Christian Mailloux, Chef & Owner of Red Fire Grille


Christian MaillouxIf Chef Christian Mailloux and his wife, Dawn, can teach etiquette to first graders and get Texans to appreciate tiny French appetizers, it’s no surprise their Red Fire Grille has become a top East Texas dining destination in just three years. “This town is noted for plastic trays, paper-wrapped silverware and plastic cups,” Christian says fondly of Palestine, also noted for its spring dogwoods and outdoor recreation.

Christian was preparing for the next day’s etiquette tea, where he planned to serve cut-out peanut butter and jelly sandwiches with cloth napkins and teach the 6- and 7-year-olds how to properly use silverware. A few weeks later the owner of California’s Toad Hollow Vineyards, Francine “Frankie” Williams was visiting for a five-course wine dinner. The vineyard’s founder, Frankie’s late husband Todd “Dr. Toad” Williams, was the late Robin Williams’ half brother. Christian said events like these, often hosted on days when the restaurant is closed, have made Red Fire Grille a fixture in the community, along with a sophisticated menu and stellar service. “It’s a high level of service, it’s ladies and gentlemen serving ladies and gentlemen,” he says.

Mailloux moved to Texas from Pittsfield, Massachusetts, where, as the general manager and executive chef of the Lenox Club, he transformed it into a premier destination social and dining club. Before that, he worked in country club settings from North Carolina and Tennessee to Florida and St. Thomas, U.S.V.I. After three years in the Berkshires, Christian and Dawn were ready to open their own restaurant when they found the perfect location in Texas, not far from Dawn’s family.
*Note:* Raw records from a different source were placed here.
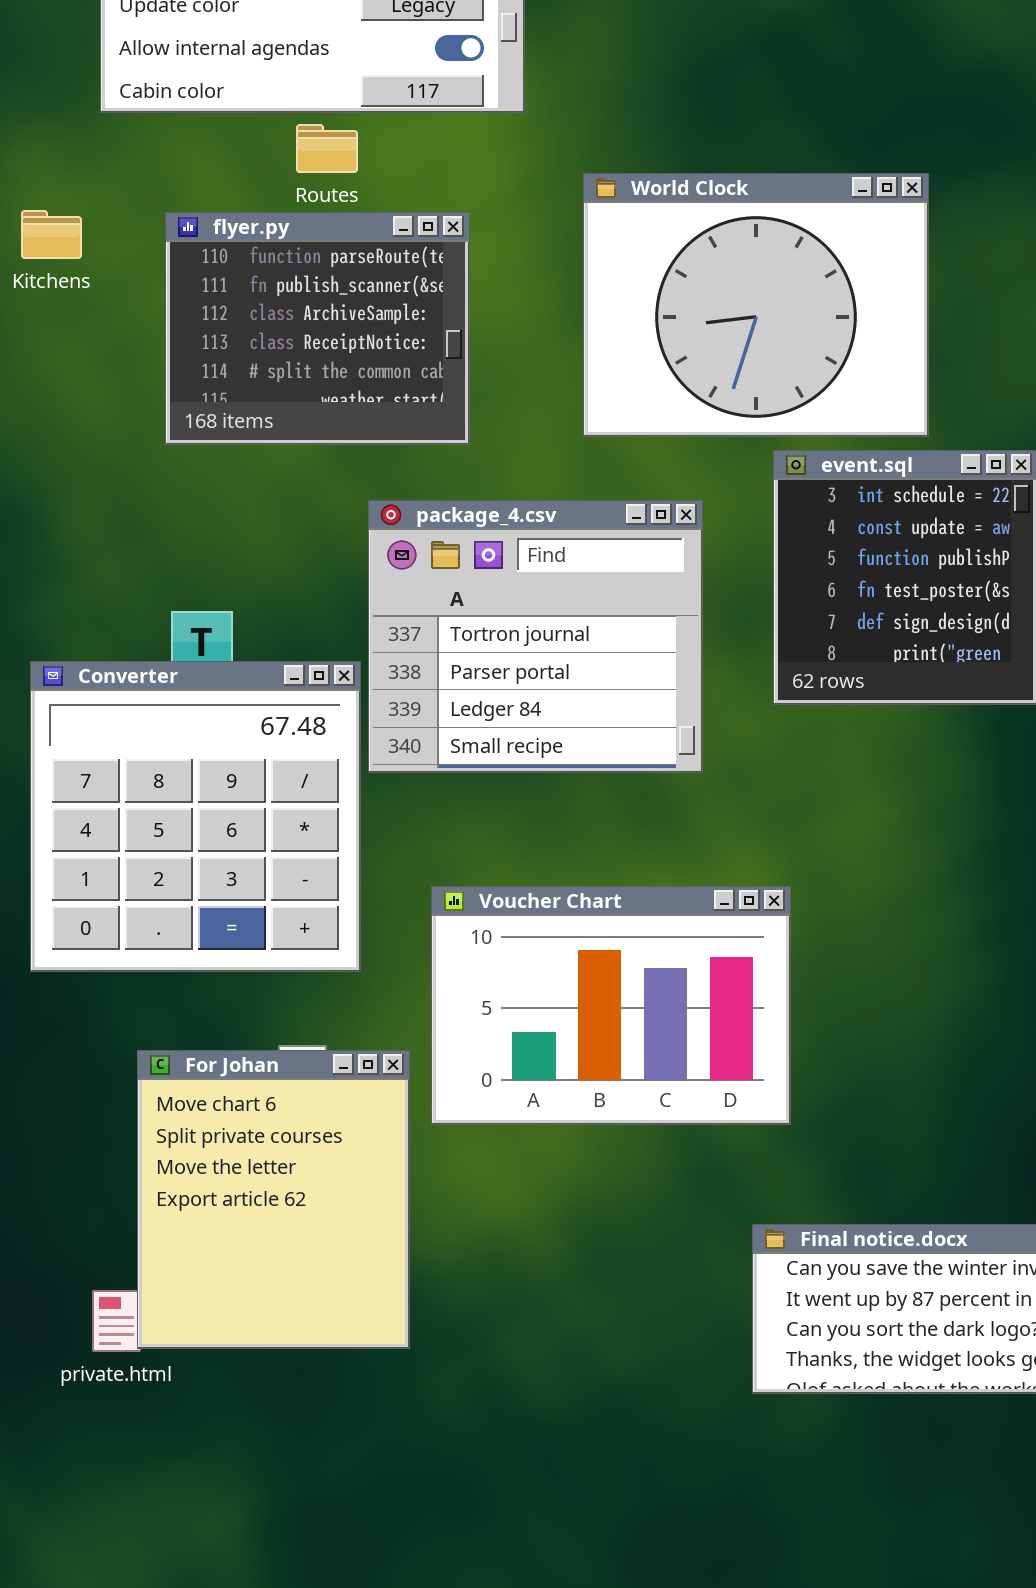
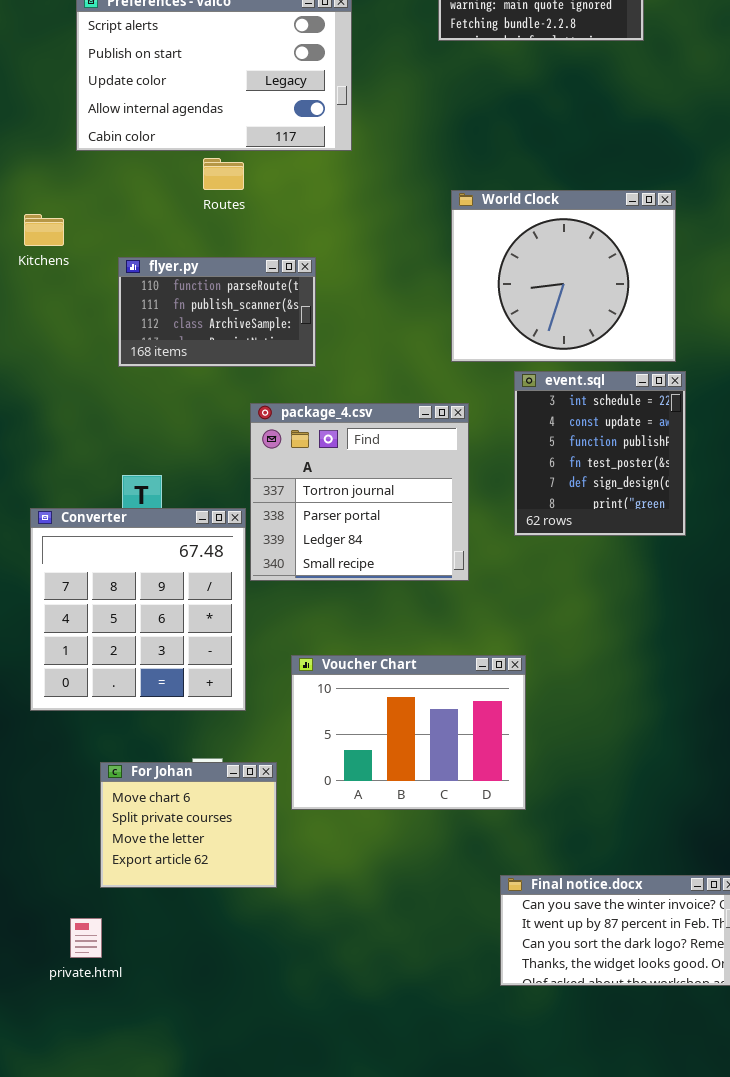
World Clock: [583,173,929,437] -> [451,190,676,362], moved
flyer.py: [165,212,470,445] -> [118,257,316,367], resized
For Johan: [137,1050,410,1349] -> [100,762,277,888], resized

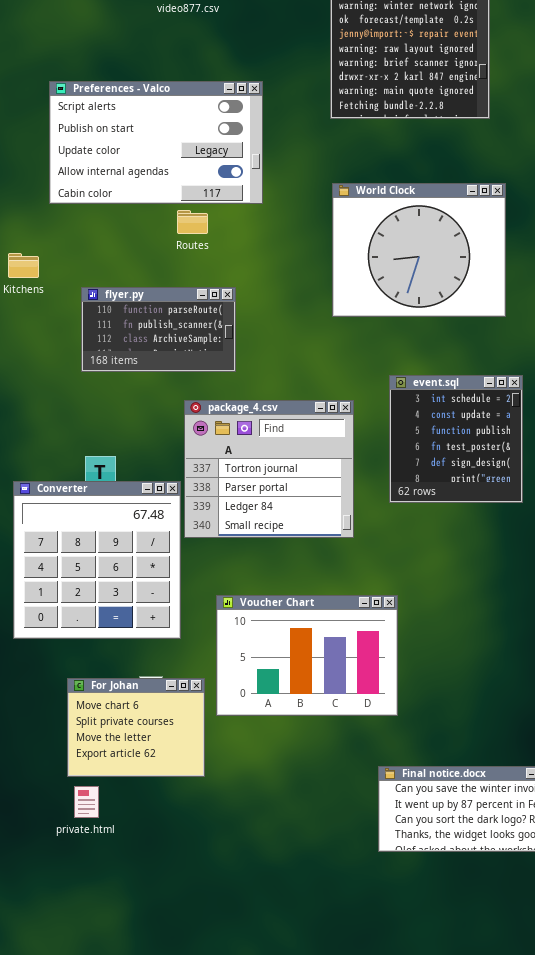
Routes: [203,158,244,190] -> [177,210,208,234], moved
World Clock: [451,190,676,362] -> [332,183,506,317], moved
private.html: [70,918,102,958] -> [74,786,99,818], moved

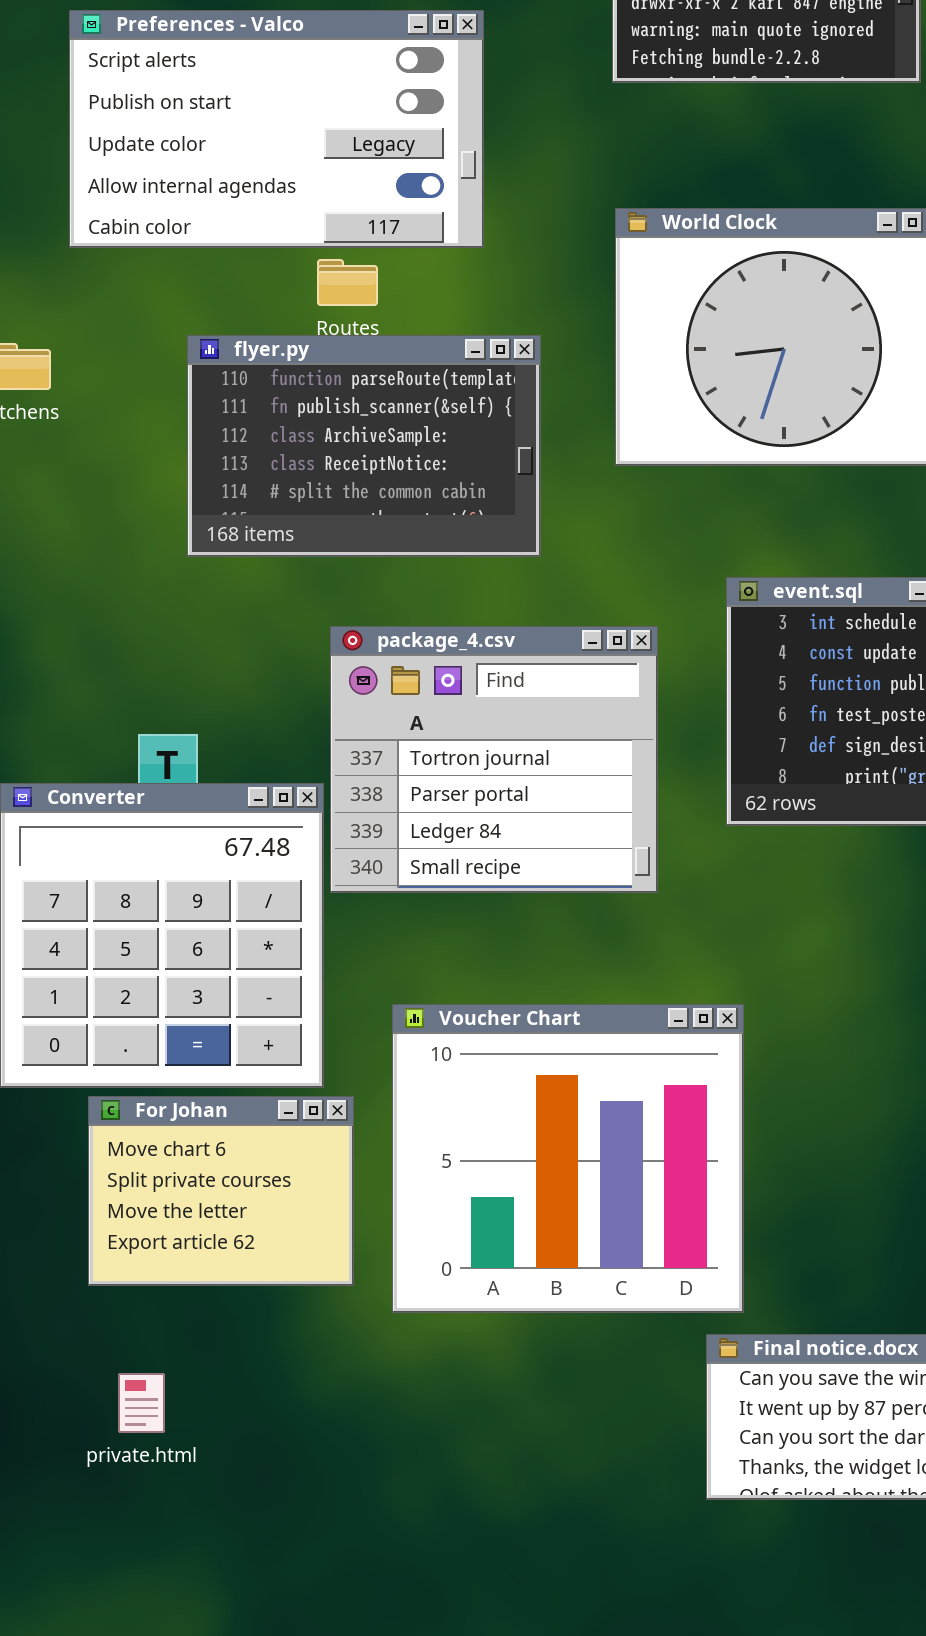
flyer.py: [81,287,236,372] -> [187,335,541,557], moved, resized
Voucher Chart: [216,595,398,716] -> [392,1004,744,1313], resized
For Johan: [67,678,205,777] -> [88,1096,354,1286], moved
Mailloux has elevated mid-Texas dining to unprecedented levels, with one of the state’s most comprehensive wine lists and a menu that features regional favorites like fried alligator alongside novelties like amuse bouche, artful bite-sized hors d’ouevres originally from France. Christian said he has customers who drive two hours from Dallas for a meal. “In three years time we’ve quickly become the destination restaurant that people come to from all over the state,” he says.

Dawn, who runs the front of the house, says her husband is fond of amuse-bouche and created a gelee with white grape juice for a special Valentine’s dinner. Another creation combines The Perfect Purée Pink Guava Puree with Campari-soaked Cara Cara oranges and whipped goat cheese. “The flavors combined are complex but complimentary,” Dawn says. “East Texans are wary but brave so everyone tries it and loves it. They are mostly put off by the one bite in the spoon.”

Christian says he has been a fan of The Perfect Purée’s flavors since the late 1980s when he discovered them as a chef at the Meadows Golf & Country Club in Sarasota, Florida. He used the purees in sauces and salad dressings when he was a student at the Culinary Institute of America and continues to appreciate their range of classic and exotic flavors.

“I’ve had The Perfect Purée in every kitchen I’ve ever worked in and introduced them to a number of people. I think the company gives me and other chefs a broad spectrum of flavors to work with and it’s grown to the point that I can say, ‘Yes, get me that Tamarind.'”

Christian uses The Perfect Purée at the bar in original martinis and a classic version of a Hurricane he created for Palestine’s annual Taste of New Orleans food and wine event. Favorite desserts include a green apple spiced creme brûlée with The Perfect Purée Green Apple Puree and a flourless chocolate truffle with Pink Guava and Passion Fruit. “It’s that combination of sweet and tart that goes with the chocolate really well,” he says. He points out that home cooks appreciate the purees too, and he buys The Perfect Purée Blood Orange Concentrate for a local hair dresser who’s a regular customer at the Red Fire Grille. “She freezes it into ice cube trays and makes herself a Blood Orange rum drink with Grand Marnier,” he says.